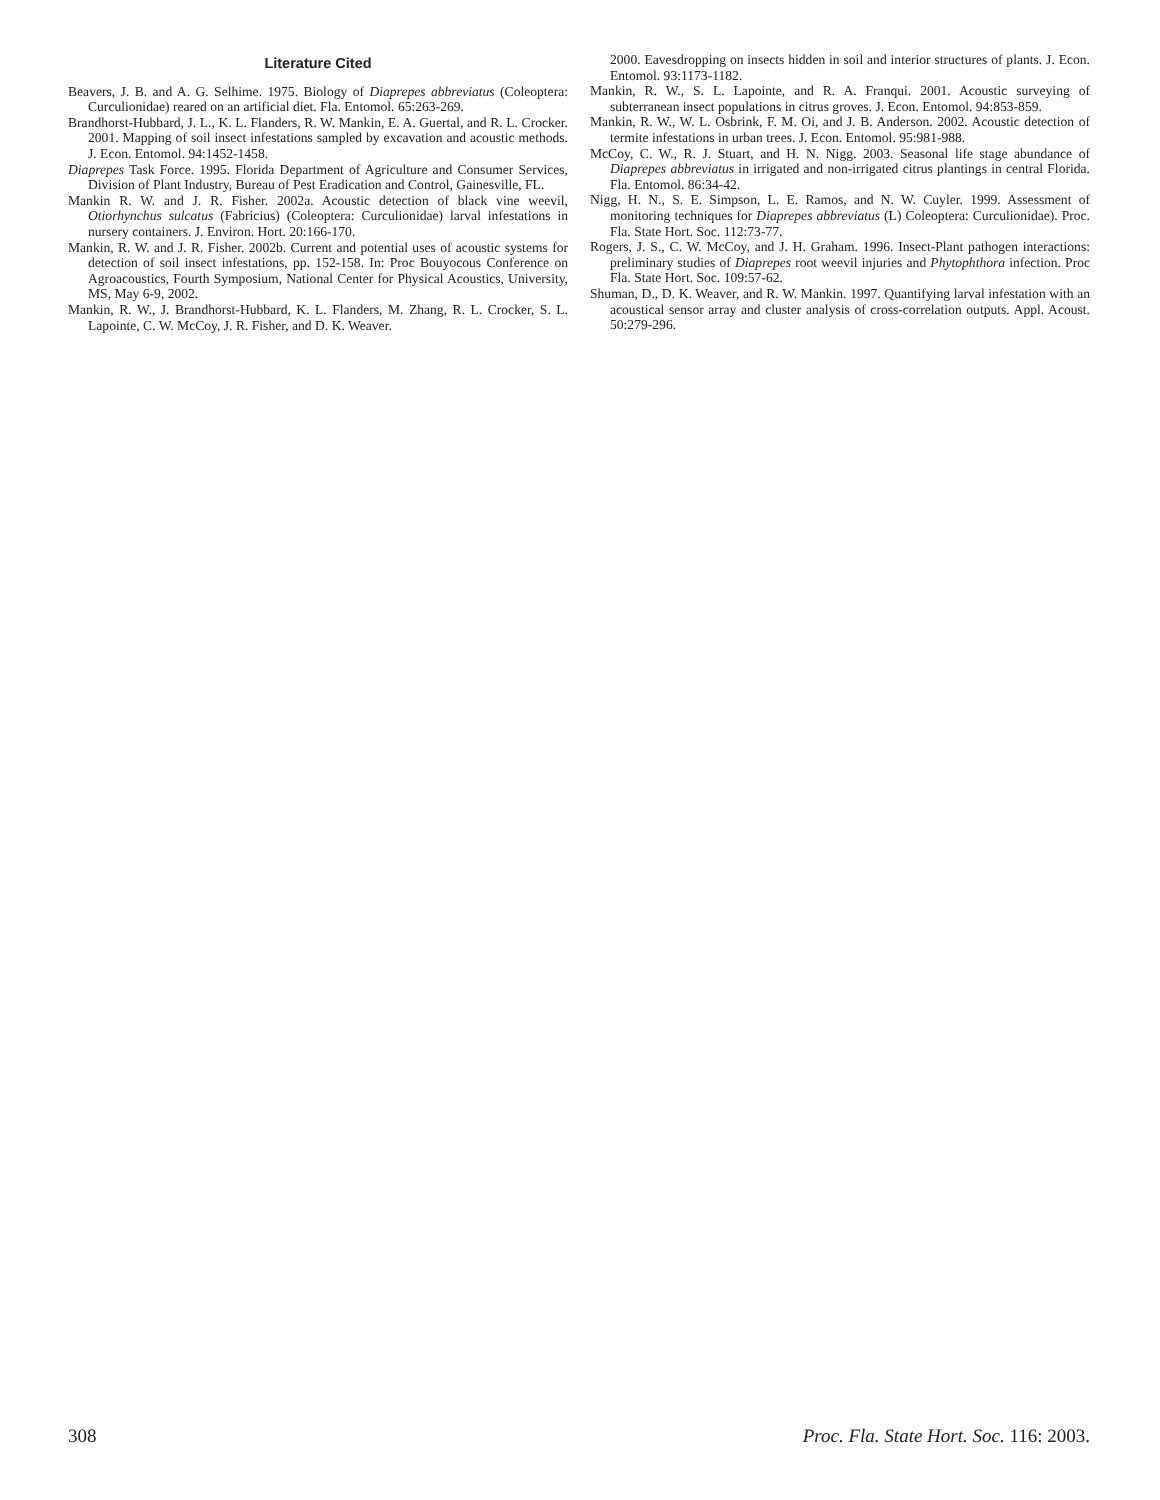Literature Cited
Beavers, J. B. and A. G. Selhime. 1975. Biology of Diaprepes abbreviatus (Coleoptera: Curculionidae) reared on an artificial diet. Fla. Entomol. 65:263-269.
Brandhorst-Hubbard, J. L., K. L. Flanders, R. W. Mankin, E. A. Guertal, and R. L. Crocker. 2001. Mapping of soil insect infestations sampled by excavation and acoustic methods. J. Econ. Entomol. 94:1452-1458.
Diaprepes Task Force. 1995. Florida Department of Agriculture and Consumer Services, Division of Plant Industry, Bureau of Pest Eradication and Control, Gainesville, FL.
Mankin R. W. and J. R. Fisher. 2002a. Acoustic detection of black vine weevil, Otiorhynchus sulcatus (Fabricius) (Coleoptera: Curculionidae) larval infestations in nursery containers. J. Environ. Hort. 20:166-170.
Mankin, R. W. and J. R. Fisher. 2002b. Current and potential uses of acoustic systems for detection of soil insect infestations, pp. 152-158. In: Proc Bouyocous Conference on Agroacoustics, Fourth Symposium, National Center for Physical Acoustics, University, MS, May 6-9, 2002.
Mankin, R. W., J. Brandhorst-Hubbard, K. L. Flanders, M. Zhang, R. L. Crocker, S. L. Lapointe, C. W. McCoy, J. R. Fisher, and D. K. Weaver.
2000. Eavesdropping on insects hidden in soil and interior structures of plants. J. Econ. Entomol. 93:1173-1182.
Mankin, R. W., S. L. Lapointe, and R. A. Franqui. 2001. Acoustic surveying of subterranean insect populations in citrus groves. J. Econ. Entomol. 94:853-859.
Mankin, R. W., W. L. Osbrink, F. M. Oi, and J. B. Anderson. 2002. Acoustic detection of termite infestations in urban trees. J. Econ. Entomol. 95:981-988.
McCoy, C. W., R. J. Stuart, and H. N. Nigg. 2003. Seasonal life stage abundance of Diaprepes abbreviatus in irrigated and non-irrigated citrus plantings in central Florida. Fla. Entomol. 86:34-42.
Nigg, H. N., S. E. Simpson, L. E. Ramos, and N. W. Cuyler. 1999. Assessment of monitoring techniques for Diaprepes abbreviatus (L) Coleoptera: Curculionidae). Proc. Fla. State Hort. Soc. 112:73-77.
Rogers, J. S., C. W. McCoy, and J. H. Graham. 1996. Insect-Plant pathogen interactions: preliminary studies of Diaprepes root weevil injuries and Phytophthora infection. Proc Fla. State Hort. Soc. 109:57-62.
Shuman, D., D. K. Weaver, and R. W. Mankin. 1997. Quantifying larval infestation with an acoustical sensor array and cluster analysis of cross-correlation outputs. Appl. Acoust. 50:279-296.
308 Proc. Fla. State Hort. Soc. 116: 2003.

:::

### Work order
The material above must be set down word for word, with no picture carried over.

### Written response
Literature Cited
Beavers, J. B. and A. G. Selhime. 1975. Biology of Diaprepes abbreviatus (Coleoptera: Curculionidae) reared on an artificial diet. Fla. Entomol. 65:263-269.
Brandhorst-Hubbard, J. L., K. L. Flanders, R. W. Mankin, E. A. Guertal, and R. L. Crocker. 2001. Mapping of soil insect infestations sampled by excavation and acoustic methods. J. Econ. Entomol. 94:1452-1458.
Diaprepes Task Force. 1995. Florida Department of Agriculture and Consumer Services, Division of Plant Industry, Bureau of Pest Eradication and Control, Gainesville, FL.
Mankin R. W. and J. R. Fisher. 2002a. Acoustic detection of black vine weevil, Otiorhynchus sulcatus (Fabricius) (Coleoptera: Curculionidae) larval infestations in nursery containers. J. Environ. Hort. 20:166-170.
Mankin, R. W. and J. R. Fisher. 2002b. Current and potential uses of acoustic systems for detection of soil insect infestations, pp. 152-158. In: Proc Bouyocous Conference on Agroacoustics, Fourth Symposium, National Center for Physical Acoustics, University, MS, May 6-9, 2002.
Mankin, R. W., J. Brandhorst-Hubbard, K. L. Flanders, M. Zhang, R. L. Crocker, S. L. Lapointe, C. W. McCoy, J. R. Fisher, and D. K. Weaver.
2000. Eavesdropping on insects hidden in soil and interior structures of plants. J. Econ. Entomol. 93:1173-1182.
Mankin, R. W., S. L. Lapointe, and R. A. Franqui. 2001. Acoustic surveying of subterranean insect populations in citrus groves. J. Econ. Entomol. 94:853-859.
Mankin, R. W., W. L. Osbrink, F. M. Oi, and J. B. Anderson. 2002. Acoustic detection of termite infestations in urban trees. J. Econ. Entomol. 95:981-988.
McCoy, C. W., R. J. Stuart, and H. N. Nigg. 2003. Seasonal life stage abundance of Diaprepes abbreviatus in irrigated and non-irrigated citrus plantings in central Florida. Fla. Entomol. 86:34-42.
Nigg, H. N., S. E. Simpson, L. E. Ramos, and N. W. Cuyler. 1999. Assessment of monitoring techniques for Diaprepes abbreviatus (L) Coleoptera: Curculionidae). Proc. Fla. State Hort. Soc. 112:73-77.
Rogers, J. S., C. W. McCoy, and J. H. Graham. 1996. Insect-Plant pathogen interactions: preliminary studies of Diaprepes root weevil injuries and Phytophthora infection. Proc Fla. State Hort. Soc. 109:57-62.
Shuman, D., D. K. Weaver, and R. W. Mankin. 1997. Quantifying larval infestation with an acoustical sensor array and cluster analysis of cross-correlation outputs. Appl. Acoust. 50:279-296.
308 Proc. Fla. State Hort. Soc. 116: 2003.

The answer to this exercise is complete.